◆ **BRANO**
........

L'inchiesta «Blu notte» della Dda di Reggio Calabria ha evidenziato come la cosca Bellocco abbia attuato un'opprimente pressione sulle attività economiche operanti nella zona di Rosarno. Le indagini dei carabinieri, infatti, hanno fatto luce sulle richieste estorsive del clan nei confronti dei titolari di molte attività economiche. Imposizioni che perduravano da anni e che servivano a finanziare le trasferte dei familiari dei detenuti che dovevano recarsi ai colloqui in carcere.

La cosca Bellocco ha imposto la cosiddetta «guardiania», esclusivamente nell'intento di far sentire la presenza degli esponenti mafiosi nella zona. In sostanza, secondo i pm guidati dal procuratore Giovanni Bombardieri, c'era un controllo diffuso delle campagne, attuato attraverso persone incaricate di «farsi vedere», esigendo pagamenti che variavano in base all'estensione del fondo posseduto e ai quali dovevano sottostare tutti, anche se formalmente affiliati alla 'ndrangheta. I soggetti più riluttanti ad assecondare le pretese dei boss subivano furti e danneggiamenti a causa dei quali gli veniva imposto di rivolgersi ai rappresentanti della cosca che, così, agivano in surroga agli organi dello Stato. Inoltre, i vertici della famiglia mafiosa erano riusciti a intrecciare rapporti con alcuni imprenditori che ricercavano la loro copertura, stabilendo un regime falsato dove, alle corresponsioni economiche, conseguiva la possibilità di operare in ambiti di concorrenza alterata.

........

◆ **CONSEGNA**
Prosegui il brano sull'inchiesta «Blu notte» e sulle pressioni della cosca Bellocco a Rosarno, ripartendo subito dopo la sua ultima frase.

◆ **MATERIALE FORNITO**
........

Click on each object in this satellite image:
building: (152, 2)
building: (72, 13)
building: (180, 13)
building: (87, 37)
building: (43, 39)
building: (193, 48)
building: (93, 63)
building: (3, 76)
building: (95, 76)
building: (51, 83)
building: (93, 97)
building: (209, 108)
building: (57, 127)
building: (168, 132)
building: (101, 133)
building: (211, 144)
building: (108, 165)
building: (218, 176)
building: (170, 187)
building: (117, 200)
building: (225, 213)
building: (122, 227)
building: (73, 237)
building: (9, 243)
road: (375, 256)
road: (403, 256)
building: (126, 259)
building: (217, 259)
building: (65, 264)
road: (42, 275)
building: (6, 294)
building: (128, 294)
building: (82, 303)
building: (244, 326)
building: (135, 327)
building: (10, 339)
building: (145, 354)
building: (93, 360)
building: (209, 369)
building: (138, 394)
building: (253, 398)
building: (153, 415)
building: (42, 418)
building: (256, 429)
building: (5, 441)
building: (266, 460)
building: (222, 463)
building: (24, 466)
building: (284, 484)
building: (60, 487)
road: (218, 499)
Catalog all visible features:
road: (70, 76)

........

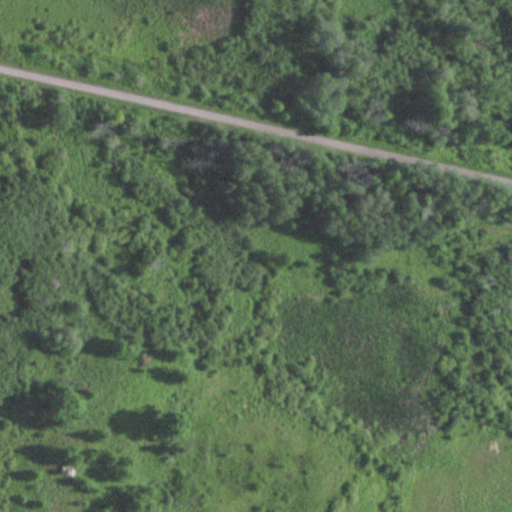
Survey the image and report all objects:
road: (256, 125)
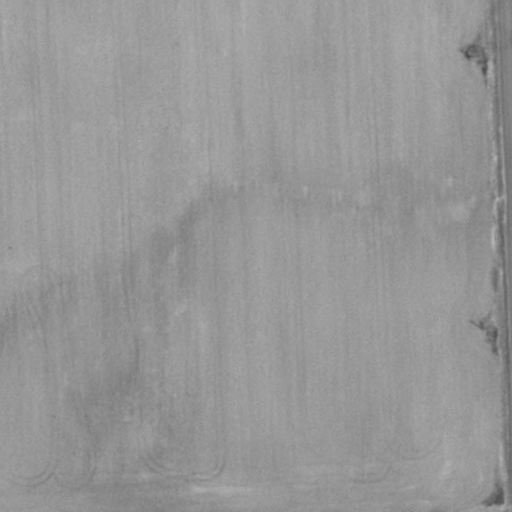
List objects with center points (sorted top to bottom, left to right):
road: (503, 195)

........

◆ **LA TUA RISPOSTA**
La «cassa comune» della cosca era custodita da una donna, Maria Serafina Nocera, di 69 anni, madre del boss Umberto Bellocco. Anche nei suoi confronti, il gip ha disposto il carcere. Sarebbe stata lei, secondo gli inquirenti, a gestire in maniera oculata i soldi del clan che dovevano servire per il sostentamento dei detenuti e per l'attuazione del programma criminale del figlio. Le investigazioni, infine, hanno permesso di riscontrare pure le forti pressioni subite da un medico odontoiatra di Cosenza costretto da Francesco Benito Palaia, il cognato del boss Umberto Bellocco, a rilasciare certificazioni che attestavano false patologie. Per i pm della Dda di Reggio Calabria, quei certificati servivano all'indagato, arrestato stamattina nell'operazione «Blu notte», per ottenere permessi medici spendibili come alibi che gli avrebbero consentito di allontanarsi dall'abitazione, dove era sottoposto agli arresti domiciliari, ed effettuare incontri con altri esponenti mafiosi.